A simple way to check this would have been to check the mean argument of perigee (AOP) returned by the computeMeanOrbit method over several days. If the mean AOP changes linearly with time over e.g., 100 days, it’s the long averaging. If the change is non-linear, then it uses the short averaging. Unfortunately, I could not test this myself becase I always run into the negative eccentricity issue as is discussed here.
For example, here is a figure which shows the difference between short and long Brouwer-Lyddane mean AOP over about 106 days, for satellite at 560 km altitude.
Being able to get different kind of mean elements would be interesting. It’s not available yet. You can open an issue for this feature request. Contributions welcome.
As I mentioned on another thread today, @alberto-ferrero is working hard to fix the negative eccentricity issue.
I’m not sure but I’m tempted to say: neither… If you look at the code of BLModel.propagateParameters it seems that what we get are the mean elements before even the application of the secular rates.
Not yet, unfortunately
That would be a nice addition, as @Serrof already said it.
Having this for the Eckstein-Hechler and SGP4/SDP4 propagators would be very nice too.
I’m coming back on my previous erroneous comment.
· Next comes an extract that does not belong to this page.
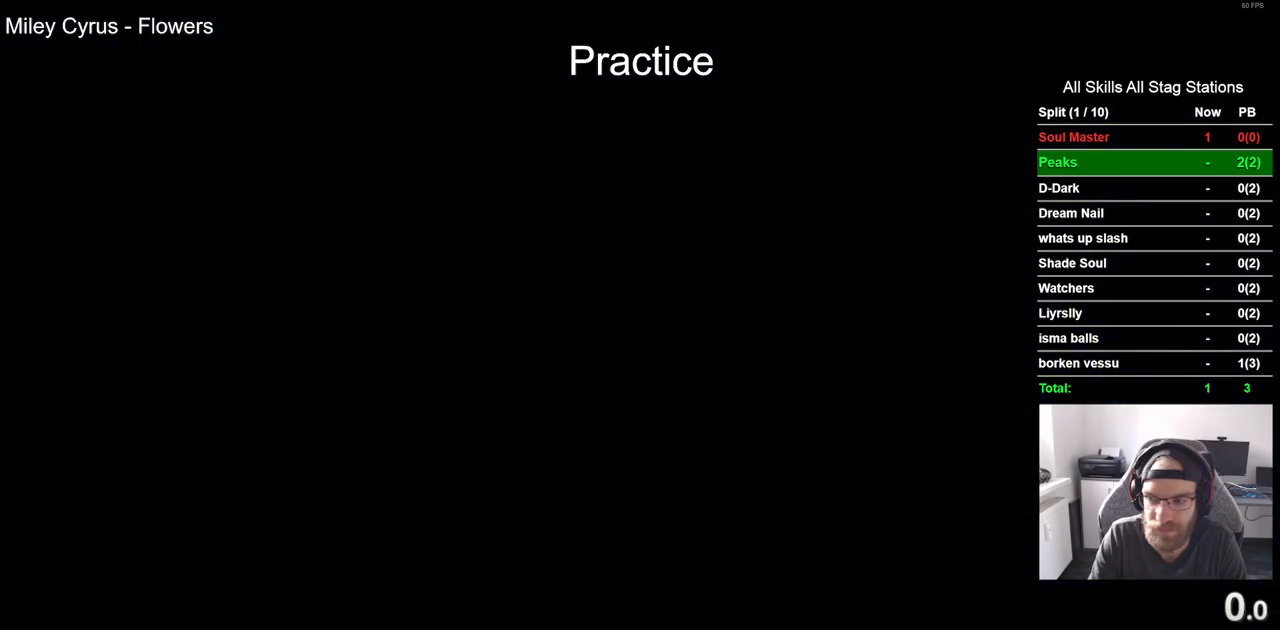
{"dt_ms": 500, "buttons": ["DPAD_RIGHT"], "left_stick": "center", "right_stick": "center", "events": []}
I’ve tried your test on 105 days with a slightly quasi-polar eccentric orbit (0.1) at 1000km altitude and I get a nice linear evolution of the argument of perigee.
So I guess the returned mean elements are the long mean orbital elements.
Please note that the difference in effects of BL Short or Long AOP will be visible more at lower altitudes (~500 km) and lower eccentricities (e.g., 0.01 or less). Also, I keep the gravity field parameters (degree, order) as (5, 0) for these checks to only account for J2-J5 perturbations, as Orekit’s Brouwer Lyddane considers only these parameters for averaging as well.
Your results from 1000 km altitude at 0.1 eccentricity will be similar for both short and long averaging. For example, here are some results from GMAT for 1000 km altitude and 0.1 eccentricity, with J2-J5:
At this stage, I am not sure myself if the method I suggested is the best way to find out about the averaging technique, but I will keep checking, go through the Orekit code you posted and update here if I find something.
Thanks a lot for checking and verifying. I can also confirm your results. The ouput from Orekit looks similar to the Brouwer-Lyddane Long AOP from GMAT for similar simulation parameters, and also changes linearly with time for a gravity model of (5, 0).